- Aim of the exercise -
Your answer should consist only of the lines below from the one with "I was on the" through the one with "Transcript by Rev.com", copied exactly.

Records excerpted from a collection
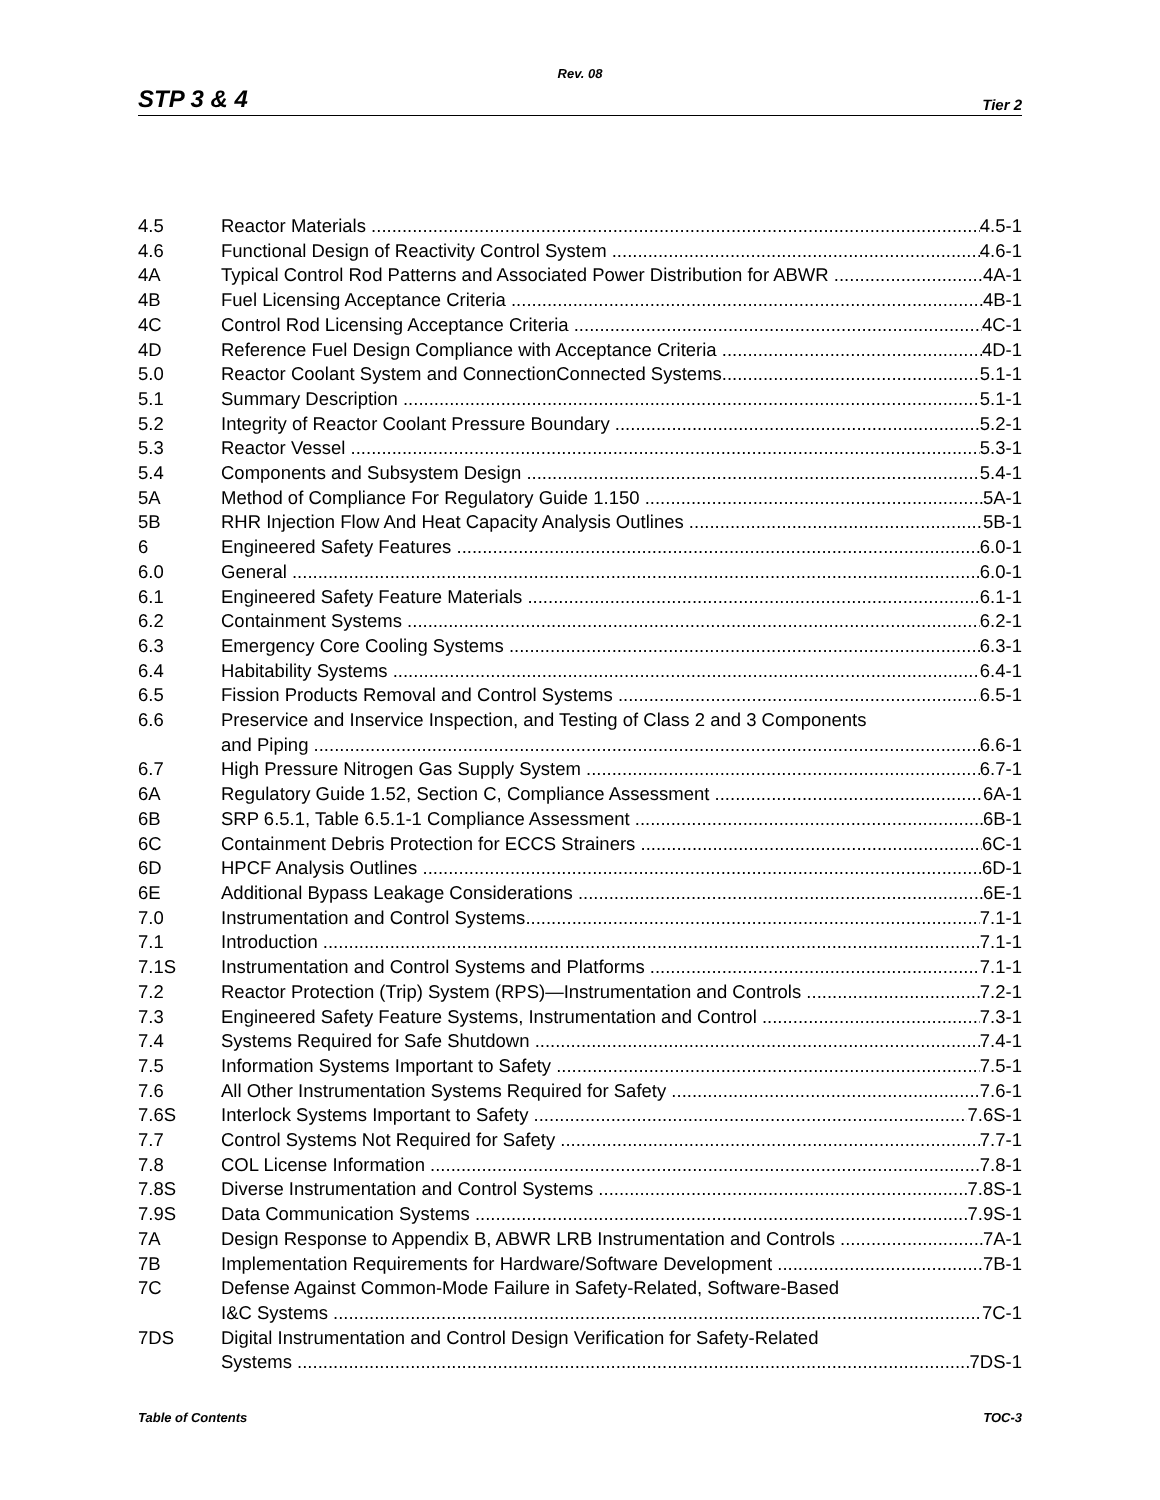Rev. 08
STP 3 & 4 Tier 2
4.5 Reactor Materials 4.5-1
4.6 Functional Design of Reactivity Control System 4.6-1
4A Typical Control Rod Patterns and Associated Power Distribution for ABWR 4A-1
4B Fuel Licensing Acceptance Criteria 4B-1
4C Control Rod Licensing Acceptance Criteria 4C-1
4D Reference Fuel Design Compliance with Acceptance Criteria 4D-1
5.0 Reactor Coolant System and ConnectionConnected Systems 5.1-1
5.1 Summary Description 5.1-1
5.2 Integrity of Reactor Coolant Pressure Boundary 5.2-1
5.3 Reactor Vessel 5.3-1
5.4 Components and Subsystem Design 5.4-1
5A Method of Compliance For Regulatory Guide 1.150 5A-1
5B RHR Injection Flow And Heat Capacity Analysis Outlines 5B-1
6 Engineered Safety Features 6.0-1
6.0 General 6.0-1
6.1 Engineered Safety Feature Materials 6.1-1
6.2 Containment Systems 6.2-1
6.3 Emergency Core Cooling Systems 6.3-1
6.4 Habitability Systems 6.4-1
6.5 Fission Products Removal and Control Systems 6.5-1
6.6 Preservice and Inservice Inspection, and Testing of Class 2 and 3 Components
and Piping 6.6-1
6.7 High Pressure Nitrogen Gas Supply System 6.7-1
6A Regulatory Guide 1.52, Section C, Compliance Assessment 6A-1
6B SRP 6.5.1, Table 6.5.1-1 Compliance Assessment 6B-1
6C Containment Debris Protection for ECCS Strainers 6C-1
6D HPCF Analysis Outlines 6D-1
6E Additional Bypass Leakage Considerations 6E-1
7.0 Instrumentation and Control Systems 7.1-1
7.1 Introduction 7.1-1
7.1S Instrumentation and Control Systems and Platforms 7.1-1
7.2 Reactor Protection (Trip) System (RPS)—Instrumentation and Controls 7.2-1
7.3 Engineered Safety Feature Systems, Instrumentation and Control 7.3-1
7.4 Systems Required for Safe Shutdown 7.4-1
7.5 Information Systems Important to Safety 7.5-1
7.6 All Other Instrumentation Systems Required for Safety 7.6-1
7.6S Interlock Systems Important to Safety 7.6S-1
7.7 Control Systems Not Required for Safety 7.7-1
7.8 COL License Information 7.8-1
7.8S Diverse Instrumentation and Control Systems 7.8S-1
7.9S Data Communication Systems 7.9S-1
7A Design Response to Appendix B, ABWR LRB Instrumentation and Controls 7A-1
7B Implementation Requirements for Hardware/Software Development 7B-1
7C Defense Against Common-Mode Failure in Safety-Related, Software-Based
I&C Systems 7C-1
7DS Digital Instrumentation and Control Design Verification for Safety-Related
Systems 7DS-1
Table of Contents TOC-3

--

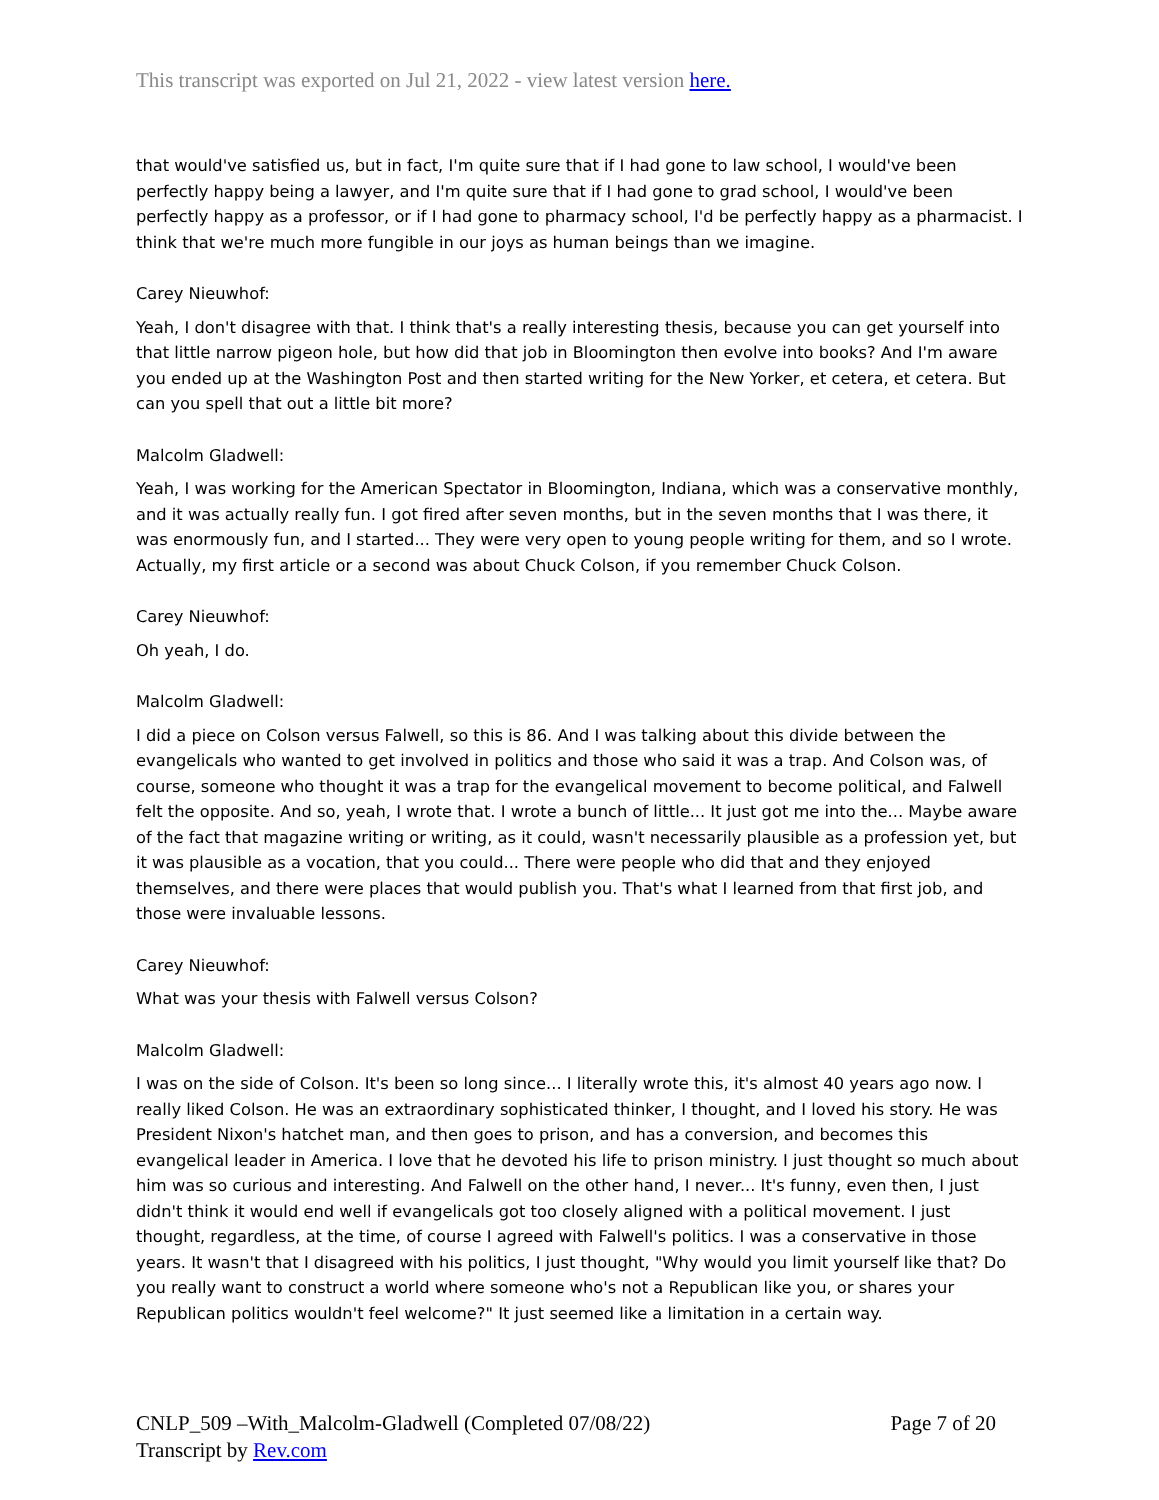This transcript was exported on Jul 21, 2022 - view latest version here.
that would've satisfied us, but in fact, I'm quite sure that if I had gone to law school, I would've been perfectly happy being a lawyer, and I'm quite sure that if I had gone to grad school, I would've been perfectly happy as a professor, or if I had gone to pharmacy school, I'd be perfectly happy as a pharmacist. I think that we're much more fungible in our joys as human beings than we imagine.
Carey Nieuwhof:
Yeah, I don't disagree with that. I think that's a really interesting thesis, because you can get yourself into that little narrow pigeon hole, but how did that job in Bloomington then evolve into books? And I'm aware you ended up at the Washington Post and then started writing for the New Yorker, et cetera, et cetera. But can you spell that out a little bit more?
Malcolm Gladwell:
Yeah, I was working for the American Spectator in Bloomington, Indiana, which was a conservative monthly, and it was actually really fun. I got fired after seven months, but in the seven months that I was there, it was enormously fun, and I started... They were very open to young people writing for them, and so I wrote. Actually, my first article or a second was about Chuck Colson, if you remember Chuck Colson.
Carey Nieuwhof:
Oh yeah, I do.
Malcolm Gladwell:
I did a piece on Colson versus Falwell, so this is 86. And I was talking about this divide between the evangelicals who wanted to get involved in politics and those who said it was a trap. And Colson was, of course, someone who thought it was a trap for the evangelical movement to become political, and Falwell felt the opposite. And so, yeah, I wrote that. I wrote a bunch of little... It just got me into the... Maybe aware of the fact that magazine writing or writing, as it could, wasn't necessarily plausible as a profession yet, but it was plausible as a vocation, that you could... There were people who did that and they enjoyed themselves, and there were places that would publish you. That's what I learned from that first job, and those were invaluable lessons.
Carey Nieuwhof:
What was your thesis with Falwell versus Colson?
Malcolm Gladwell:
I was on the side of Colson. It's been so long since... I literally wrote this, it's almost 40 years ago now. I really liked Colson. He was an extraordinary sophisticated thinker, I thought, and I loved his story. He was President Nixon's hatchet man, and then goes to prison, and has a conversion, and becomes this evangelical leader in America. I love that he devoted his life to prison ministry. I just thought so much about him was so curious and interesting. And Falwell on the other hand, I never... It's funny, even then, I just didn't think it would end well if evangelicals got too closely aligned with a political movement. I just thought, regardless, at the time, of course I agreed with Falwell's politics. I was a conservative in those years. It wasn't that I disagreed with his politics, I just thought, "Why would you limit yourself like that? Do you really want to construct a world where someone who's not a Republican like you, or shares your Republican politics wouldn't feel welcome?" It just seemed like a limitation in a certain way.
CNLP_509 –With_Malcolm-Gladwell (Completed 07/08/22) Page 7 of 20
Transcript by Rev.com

- Output -
I was on the side of Colson. It's been so long since... I literally wrote this, it's almost 40 years ago now. I really liked Colson. He was an extraordinary sophisticated thinker, I thought, and I loved his story. He was President Nixon's hatchet man, and then goes to prison, and has a conversion, and becomes this evangelical leader in America. I love that he devoted his life to prison ministry. I just thought so much about him was so curious and interesting. And Falwell on the other hand, I never... It's funny, even then, I just didn't think it would end well if evangelicals got too closely aligned with a political movement. I just thought, regardless, at the time, of course I agreed with Falwell's politics. I was a conservative in those years. It wasn't that I disagreed with his politics, I just thought, "Why would you limit yourself like that? Do you really want to construct a world where someone who's not a Republican like you, or shares your Republican politics wouldn't feel welcome?" It just seemed like a limitation in a certain way.
CNLP_509 –With_Malcolm-Gladwell (Completed 07/08/22) Page 7 of 20
Transcript by Rev.com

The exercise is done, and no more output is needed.